## Physics for Scientists and Engineers: A Strategic Approach with Modern Physics (4th Edition)

(a) $d = (-62\hat{i}-65\hat{j})~mi$ (b) The magnitude of the displacement vector is 90 miles and it is directed at an angle of $46.4^{\circ}$ south of west.
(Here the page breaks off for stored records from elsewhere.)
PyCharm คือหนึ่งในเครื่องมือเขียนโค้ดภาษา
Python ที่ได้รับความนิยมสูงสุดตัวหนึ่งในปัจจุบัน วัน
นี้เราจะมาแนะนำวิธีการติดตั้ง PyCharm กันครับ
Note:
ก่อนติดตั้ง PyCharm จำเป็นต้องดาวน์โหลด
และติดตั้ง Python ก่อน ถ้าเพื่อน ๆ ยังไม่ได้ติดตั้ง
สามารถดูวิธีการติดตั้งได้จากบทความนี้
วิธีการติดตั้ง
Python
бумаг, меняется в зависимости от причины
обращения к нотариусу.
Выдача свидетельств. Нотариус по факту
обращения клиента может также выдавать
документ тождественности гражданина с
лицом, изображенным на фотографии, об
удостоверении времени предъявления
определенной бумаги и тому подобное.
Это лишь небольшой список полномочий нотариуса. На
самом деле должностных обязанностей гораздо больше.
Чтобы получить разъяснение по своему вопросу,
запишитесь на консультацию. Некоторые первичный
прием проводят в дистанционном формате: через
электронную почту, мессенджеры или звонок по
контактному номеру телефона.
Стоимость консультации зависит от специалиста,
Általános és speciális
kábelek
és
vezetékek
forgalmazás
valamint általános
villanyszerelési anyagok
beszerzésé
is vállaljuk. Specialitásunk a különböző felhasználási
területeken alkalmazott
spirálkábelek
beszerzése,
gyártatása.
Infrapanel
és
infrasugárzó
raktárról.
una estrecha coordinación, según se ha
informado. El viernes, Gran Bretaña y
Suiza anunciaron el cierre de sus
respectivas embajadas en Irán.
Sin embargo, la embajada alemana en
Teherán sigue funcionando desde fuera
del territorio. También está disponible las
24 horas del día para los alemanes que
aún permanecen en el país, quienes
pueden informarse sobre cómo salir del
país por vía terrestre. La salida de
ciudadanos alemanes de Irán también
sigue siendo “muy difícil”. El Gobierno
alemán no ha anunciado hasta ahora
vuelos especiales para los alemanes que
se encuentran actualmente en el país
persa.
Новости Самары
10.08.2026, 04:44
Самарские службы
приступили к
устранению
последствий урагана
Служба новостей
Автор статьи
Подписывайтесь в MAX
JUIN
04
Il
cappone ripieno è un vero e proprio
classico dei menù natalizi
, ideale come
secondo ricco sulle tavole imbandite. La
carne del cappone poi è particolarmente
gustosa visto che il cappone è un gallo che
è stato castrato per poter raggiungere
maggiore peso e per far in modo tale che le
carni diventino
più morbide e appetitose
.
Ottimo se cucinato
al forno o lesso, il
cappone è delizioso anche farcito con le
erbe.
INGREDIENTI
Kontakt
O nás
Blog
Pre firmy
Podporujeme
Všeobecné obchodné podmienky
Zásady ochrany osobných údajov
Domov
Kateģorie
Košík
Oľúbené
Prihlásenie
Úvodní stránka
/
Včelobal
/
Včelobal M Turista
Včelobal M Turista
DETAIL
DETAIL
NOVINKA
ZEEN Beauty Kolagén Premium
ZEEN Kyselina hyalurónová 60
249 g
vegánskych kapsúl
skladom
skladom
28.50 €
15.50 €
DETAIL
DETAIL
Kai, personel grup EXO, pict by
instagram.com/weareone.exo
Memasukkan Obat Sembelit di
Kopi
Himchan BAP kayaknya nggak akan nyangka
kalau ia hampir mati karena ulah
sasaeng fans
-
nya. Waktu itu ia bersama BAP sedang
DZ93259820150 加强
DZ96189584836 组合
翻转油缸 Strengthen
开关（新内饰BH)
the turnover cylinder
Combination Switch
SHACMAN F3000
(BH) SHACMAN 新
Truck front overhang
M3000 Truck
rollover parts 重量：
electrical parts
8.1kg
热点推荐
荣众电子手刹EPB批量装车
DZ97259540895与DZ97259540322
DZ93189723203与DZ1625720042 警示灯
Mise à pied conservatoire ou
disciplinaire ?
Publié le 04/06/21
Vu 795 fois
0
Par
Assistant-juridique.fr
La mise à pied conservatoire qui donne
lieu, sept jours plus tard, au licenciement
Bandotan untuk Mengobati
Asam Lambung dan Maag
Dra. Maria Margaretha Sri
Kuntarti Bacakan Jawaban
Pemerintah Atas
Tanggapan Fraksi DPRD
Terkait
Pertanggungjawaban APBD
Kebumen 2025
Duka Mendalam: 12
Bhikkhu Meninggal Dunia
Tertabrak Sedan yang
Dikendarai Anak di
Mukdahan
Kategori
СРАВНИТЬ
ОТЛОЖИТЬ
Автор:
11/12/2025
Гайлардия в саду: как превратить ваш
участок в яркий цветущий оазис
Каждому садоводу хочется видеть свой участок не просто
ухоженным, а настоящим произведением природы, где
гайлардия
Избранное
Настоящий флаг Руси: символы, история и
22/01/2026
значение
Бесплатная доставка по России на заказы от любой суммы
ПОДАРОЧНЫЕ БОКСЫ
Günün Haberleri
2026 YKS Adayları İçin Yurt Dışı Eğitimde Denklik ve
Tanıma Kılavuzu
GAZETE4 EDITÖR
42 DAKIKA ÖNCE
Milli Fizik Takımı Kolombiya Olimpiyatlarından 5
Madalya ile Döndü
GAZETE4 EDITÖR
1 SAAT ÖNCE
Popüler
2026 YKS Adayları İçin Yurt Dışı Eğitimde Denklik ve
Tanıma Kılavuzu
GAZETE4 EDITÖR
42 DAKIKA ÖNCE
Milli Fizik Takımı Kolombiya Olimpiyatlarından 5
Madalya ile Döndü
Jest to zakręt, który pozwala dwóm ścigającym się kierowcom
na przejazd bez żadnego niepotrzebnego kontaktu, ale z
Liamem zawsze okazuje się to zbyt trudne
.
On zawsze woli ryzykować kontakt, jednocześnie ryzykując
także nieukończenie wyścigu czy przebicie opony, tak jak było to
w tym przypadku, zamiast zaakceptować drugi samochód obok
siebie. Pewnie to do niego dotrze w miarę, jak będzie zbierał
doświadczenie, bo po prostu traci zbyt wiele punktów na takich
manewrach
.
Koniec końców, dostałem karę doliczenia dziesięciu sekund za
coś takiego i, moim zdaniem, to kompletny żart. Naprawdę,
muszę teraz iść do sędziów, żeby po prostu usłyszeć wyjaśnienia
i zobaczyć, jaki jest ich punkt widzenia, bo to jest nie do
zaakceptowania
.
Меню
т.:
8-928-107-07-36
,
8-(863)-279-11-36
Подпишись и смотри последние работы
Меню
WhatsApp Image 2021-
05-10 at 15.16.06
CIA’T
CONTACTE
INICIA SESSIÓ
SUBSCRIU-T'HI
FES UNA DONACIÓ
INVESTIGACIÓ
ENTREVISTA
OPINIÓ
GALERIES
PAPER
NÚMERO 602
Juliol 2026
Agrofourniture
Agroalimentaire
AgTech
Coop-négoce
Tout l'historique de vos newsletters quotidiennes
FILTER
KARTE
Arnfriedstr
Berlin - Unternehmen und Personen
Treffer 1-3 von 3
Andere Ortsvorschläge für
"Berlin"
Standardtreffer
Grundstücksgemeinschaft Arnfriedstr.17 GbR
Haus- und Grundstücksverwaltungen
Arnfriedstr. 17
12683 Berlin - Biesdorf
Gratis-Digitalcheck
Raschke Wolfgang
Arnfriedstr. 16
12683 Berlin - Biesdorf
We can find a displacement vector from the origin to Ward's home as; $W = (100\hat{i}+50\hat{j})~mi$ We can find Ruth's displacement vector from the origin as; $R = (38\hat{i}-15\hat{j})~mi$ (a) We can find the displacement vector $d$ that Ward needs to fly. $W+d = R$ $d = R-W$ $d = (38\hat{i}-15\hat{j})~mi-(100\hat{i}+50\hat{j})~mi$ $d = (-62\hat{i}-65\hat{j})~mi$ (b) We then find the magnitude of $d$: $d = \sqrt{(-62~mi)^2+(-65~mi)^2}$ $d = 90~mi$ We can find the angle $\theta$ south of west; $tan(\theta) = \frac{65}{62}$ $\theta = arctan(\frac{65}{62})$ $\theta = 46.4^{\circ}$ The magnitude of the displacement vector is 90 miles and it is directed at an angle of $46.4^{\circ}$ south of west.